▶ Try it
Look below for the line that has "- Sudo usage properly guarded". Set down the lines from there through the line that has "- Follows DRY principle", exactly as written.

▶ Extracted material
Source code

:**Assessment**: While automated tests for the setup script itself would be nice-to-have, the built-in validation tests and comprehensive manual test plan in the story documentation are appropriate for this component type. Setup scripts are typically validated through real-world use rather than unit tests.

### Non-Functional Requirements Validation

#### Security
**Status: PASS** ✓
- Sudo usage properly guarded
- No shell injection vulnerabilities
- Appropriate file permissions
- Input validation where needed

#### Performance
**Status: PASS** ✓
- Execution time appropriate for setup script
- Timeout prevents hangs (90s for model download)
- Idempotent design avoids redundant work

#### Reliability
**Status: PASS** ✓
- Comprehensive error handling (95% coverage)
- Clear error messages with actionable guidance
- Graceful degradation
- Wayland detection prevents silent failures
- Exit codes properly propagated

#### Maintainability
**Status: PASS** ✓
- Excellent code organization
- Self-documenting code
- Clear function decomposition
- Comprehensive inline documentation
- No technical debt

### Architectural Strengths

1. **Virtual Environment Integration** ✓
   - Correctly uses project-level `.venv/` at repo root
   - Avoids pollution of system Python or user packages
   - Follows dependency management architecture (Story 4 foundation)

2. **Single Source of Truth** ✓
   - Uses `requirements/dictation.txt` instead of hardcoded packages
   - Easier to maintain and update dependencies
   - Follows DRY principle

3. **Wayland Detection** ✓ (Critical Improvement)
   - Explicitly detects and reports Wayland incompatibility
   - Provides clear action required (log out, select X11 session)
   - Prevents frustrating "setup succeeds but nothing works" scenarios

▶ Response below
- Sudo usage properly guarded
- No shell injection vulnerabilities
- Appropriate file permissions
- Input validation where needed

#### Performance
**Status: PASS** ✓
- Execution time appropriate for setup script
- Timeout prevents hangs (90s for model download)
- Idempotent design avoids redundant work

#### Reliability
**Status: PASS** ✓
- Comprehensive error handling (95% coverage)
- Clear error messages with actionable guidance
- Graceful degradation
- Wayland detection prevents silent failures
- Exit codes properly propagated

#### Maintainability
**Status: PASS** ✓
- Excellent code organization
- Self-documenting code
- Clear function decomposition
- Comprehensive inline documentation
- No technical debt

### Architectural Strengths

1. **Virtual Environment Integration** ✓
   - Correctly uses project-level `.venv/` at repo root
   - Avoids pollution of system Python or user packages
   - Follows dependency management architecture (Story 4 foundation)

2. **Single Source of Truth** ✓
   - Uses `requirements/dictation.txt` instead of hardcoded packages
   - Easier to maintain and update dependencies
   - Follows DRY principle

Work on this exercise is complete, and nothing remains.